**Work instruction:**
In full and without changes, output the data.
- - -
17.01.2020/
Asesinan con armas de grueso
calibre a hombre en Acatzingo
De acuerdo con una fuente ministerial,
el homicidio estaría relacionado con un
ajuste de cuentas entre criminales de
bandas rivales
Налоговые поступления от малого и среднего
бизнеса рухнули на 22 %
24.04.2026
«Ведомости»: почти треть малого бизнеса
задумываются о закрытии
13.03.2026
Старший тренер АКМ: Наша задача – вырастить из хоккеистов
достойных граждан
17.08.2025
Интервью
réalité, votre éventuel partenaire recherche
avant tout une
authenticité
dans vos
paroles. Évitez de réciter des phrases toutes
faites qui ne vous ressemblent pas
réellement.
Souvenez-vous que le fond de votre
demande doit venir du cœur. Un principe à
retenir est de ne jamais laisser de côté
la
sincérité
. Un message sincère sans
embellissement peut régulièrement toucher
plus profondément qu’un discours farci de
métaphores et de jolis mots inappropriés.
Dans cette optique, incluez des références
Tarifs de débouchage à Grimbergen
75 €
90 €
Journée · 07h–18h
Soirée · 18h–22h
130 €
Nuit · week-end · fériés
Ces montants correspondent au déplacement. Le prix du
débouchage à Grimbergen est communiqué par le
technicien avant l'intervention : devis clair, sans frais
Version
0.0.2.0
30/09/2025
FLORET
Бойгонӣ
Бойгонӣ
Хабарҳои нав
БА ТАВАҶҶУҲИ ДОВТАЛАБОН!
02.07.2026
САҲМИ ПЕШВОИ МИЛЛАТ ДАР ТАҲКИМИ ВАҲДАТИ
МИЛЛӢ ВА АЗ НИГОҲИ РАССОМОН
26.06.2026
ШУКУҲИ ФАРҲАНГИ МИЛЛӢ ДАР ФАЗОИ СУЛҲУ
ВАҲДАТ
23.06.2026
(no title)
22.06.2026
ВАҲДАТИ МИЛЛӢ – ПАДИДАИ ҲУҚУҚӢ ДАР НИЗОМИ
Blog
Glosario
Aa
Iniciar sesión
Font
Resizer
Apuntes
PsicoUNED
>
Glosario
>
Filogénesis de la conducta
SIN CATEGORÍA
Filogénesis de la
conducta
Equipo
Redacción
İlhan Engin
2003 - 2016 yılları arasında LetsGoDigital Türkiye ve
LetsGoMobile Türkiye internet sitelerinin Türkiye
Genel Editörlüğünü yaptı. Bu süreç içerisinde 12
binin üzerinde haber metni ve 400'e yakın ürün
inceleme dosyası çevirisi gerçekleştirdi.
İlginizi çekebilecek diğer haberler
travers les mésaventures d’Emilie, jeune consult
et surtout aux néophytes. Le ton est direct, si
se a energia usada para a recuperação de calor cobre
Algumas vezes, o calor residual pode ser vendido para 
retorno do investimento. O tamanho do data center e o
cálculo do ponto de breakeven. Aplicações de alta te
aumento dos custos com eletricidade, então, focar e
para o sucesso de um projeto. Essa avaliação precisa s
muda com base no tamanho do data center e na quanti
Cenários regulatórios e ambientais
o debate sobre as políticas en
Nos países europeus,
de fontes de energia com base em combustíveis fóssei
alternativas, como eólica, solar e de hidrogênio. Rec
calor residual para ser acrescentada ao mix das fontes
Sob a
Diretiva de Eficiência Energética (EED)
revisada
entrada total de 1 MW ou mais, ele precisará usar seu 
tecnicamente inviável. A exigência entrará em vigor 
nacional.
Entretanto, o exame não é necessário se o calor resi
- - -
**Expected answer:**
17.01.2020/
Asesinan con armas de grueso
calibre a hombre en Acatzingo
De acuerdo con una fuente ministerial,
el homicidio estaría relacionado con un
ajuste de cuentas entre criminales de
bandas rivales
Налоговые поступления от малого и среднего
бизнеса рухнули на 22 %
24.04.2026
«Ведомости»: почти треть малого бизнеса
задумываются о закрытии
13.03.2026
Старший тренер АКМ: Наша задача – вырастить из хоккеистов
достойных граждан
17.08.2025
Интервью
réalité, votre éventuel partenaire recherche
avant tout une
authenticité
dans vos
paroles. Évitez de réciter des phrases toutes
faites qui ne vous ressemblent pas
réellement.
Souvenez-vous que le fond de votre
demande doit venir du cœur. Un principe à
retenir est de ne jamais laisser de côté
la
sincérité
. Un message sincère sans
embellissement peut régulièrement toucher
plus profondément qu’un discours farci de
métaphores et de jolis mots inappropriés.
Dans cette optique, incluez des références
Tarifs de débouchage à Grimbergen
75 €
90 €
Journée · 07h–18h
Soirée · 18h–22h
130 €
Nuit · week-end · fériés
Ces montants correspondent au déplacement. Le prix du
débouchage à Grimbergen est communiqué par le
technicien avant l'intervention : devis clair, sans frais
Version
0.0.2.0
30/09/2025
FLORET
Бойгонӣ
Бойгонӣ
Хабарҳои нав
БА ТАВАҶҶУҲИ ДОВТАЛАБОН!
02.07.2026
САҲМИ ПЕШВОИ МИЛЛАТ ДАР ТАҲКИМИ ВАҲДАТИ
МИЛЛӢ ВА АЗ НИГОҲИ РАССОМОН
26.06.2026
ШУКУҲИ ФАРҲАНГИ МИЛЛӢ ДАР ФАЗОИ СУЛҲУ
ВАҲДАТ
23.06.2026
(no title)
22.06.2026
ВАҲДАТИ МИЛЛӢ – ПАДИДАИ ҲУҚУҚӢ ДАР НИЗОМИ
Blog
Glosario
Aa
Iniciar sesión
Font
Resizer
Apuntes
PsicoUNED
>
Glosario
>
Filogénesis de la conducta
SIN CATEGORÍA
Filogénesis de la
conducta
Equipo
Redacción
İlhan Engin
2003 - 2016 yılları arasında LetsGoDigital Türkiye ve
LetsGoMobile Türkiye internet sitelerinin Türkiye
Genel Editörlüğünü yaptı. Bu süreç içerisinde 12
binin üzerinde haber metni ve 400'e yakın ürün
inceleme dosyası çevirisi gerçekleştirdi.
İlginizi çekebilecek diğer haberler
travers les mésaventures d’Emilie, jeune consult
et surtout aux néophytes. Le ton est direct, si
se a energia usada para a recuperação de calor cobre
Algumas vezes, o calor residual pode ser vendido para 
retorno do investimento. O tamanho do data center e o
cálculo do ponto de breakeven. Aplicações de alta te
aumento dos custos com eletricidade, então, focar e
para o sucesso de um projeto. Essa avaliação precisa s
muda com base no tamanho do data center e na quanti
Cenários regulatórios e ambientais
o debate sobre as políticas en
Nos países europeus,
de fontes de energia com base em combustíveis fóssei
alternativas, como eólica, solar e de hidrogênio. Rec
calor residual para ser acrescentada ao mix das fontes
Sob a
Diretiva de Eficiência Energética (EED)
revisada
entrada total de 1 MW ou mais, ele precisará usar seu 
tecnicamente inviável. A exigência entrará em vigor 
nacional.
Entretanto, o exame não é necessário se o calor resi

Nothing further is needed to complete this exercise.